Les forces israéliennes ont entrepris la démolition du siège de l’agence des Nations unies pour les réfugiés palestiniens à Jérusalem-Est, dans une opération qualifiée par de hauts responsables onusiens de violation délibérée du droit international. Des bulldozers ont pénétré dans l’enceinte après la fermeture des rues avoisinantes, marquant une escalade sans précédent contre des locaux de l’ONU dans la ville et soulevant de graves inquiétudes quant à la sécurité et au statut des institutions internationales opérant en territoire occupé.
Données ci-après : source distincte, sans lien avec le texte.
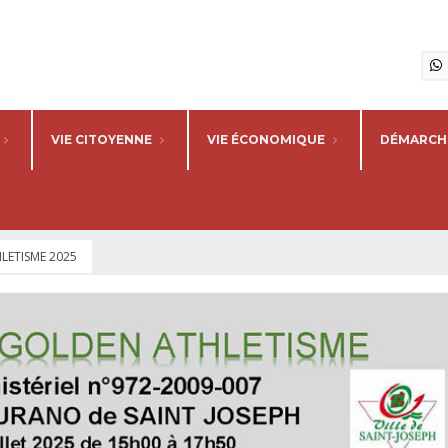
VIE CITOYENNE
VIE ÉCONOMIQUE
DÉMARCHE
ETISME 2025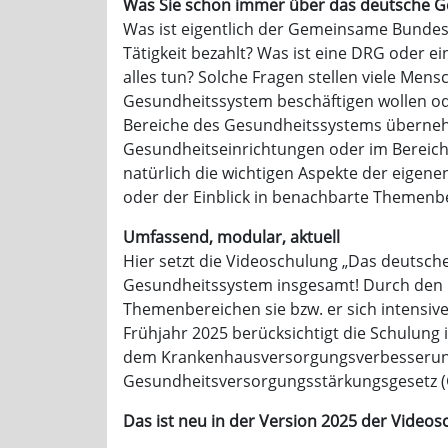
Was Sie schon immer über das deutsche G
Was ist eigentlich der Gemeinsame Bundes
Tätigkeit bezahlt? Was ist eine DRG oder 
alles tun? Solche Fragen stellen viele Me
Gesundheitssystem beschäftigen wollen ode
Bereiche des Gesundheitssystems übernehm
Gesundheitseinrichtungen oder im Bereich 
natürlich die wichtigen Aspekte der eigen
oder der Einblick in benachbarte Themenb
Umfassend, modular, aktuell
Hier setzt die Videoschulung „Das deutsch
Gesundheitssystem insgesamt! Durch den m
Themenbereichen sie bzw. er sich intensi
Frühjahr 2025 berücksichtigt die Schulung
dem Krankenhausversorgungsverbesserungs
Gesundheitsversorgungsstärkungsgesetz (
Das ist neu in der Version 2025 der Video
Le directeur de l’agence a déclaré que cette destruction ne constituait pas un incident isolé, mais s’inscrivait dans une campagne plus large visant à démanteler le cadre de protection des réfugiés palestiniens et à en effacer la portée politique et juridique. Il a souligné que la présence de députés et de responsables israéliens lors de l’opération en révélait le caractère éminemment politique, en lien avec des mesures législatives adoptées ces dernières années pour restreindre, voire criminaliser, le travail de l’agence. Ces actes, a-t-il rappelé, contreviennent directement aux obligations internationales garantissant la protection des installations et du personnel des Nations unies.

Cette démolition intervient après des incursions répétées dans des écoles et des centres de santé gérés par l’ONU à Jérusalem-Est, ainsi que des menaces de coupure de l’eau et de l’électricité visant les installations de l’agence. Des responsables onusiens avertissent que laisser de telles mesures se poursuivre sans réaction créerait un précédent mondial dangereux, ouvrant la voie au ciblage impuni d’organisations internationales et de missions diplomatiques. Ces événements s’inscrivent dans le contexte de la guerre génocidaire en cours, au cours de laquelle les structures humanitaires au service des Palestiniens subissent des pressions croissantes et des entraves systématiques.

Des organisations palestiniennes ont dénoncé cette opération comme une violation flagrante du droit international et ont appelé à une action internationale décisive pour empêcher de nouvelles attaques contre les institutions humanitaires. Elles estiment que le ciblage de l’agence onusienne est indissociable des politiques plus larges de déplacement forcé et de punition collective, et réclament des poursuites juridiques contre les responsables de ces actes.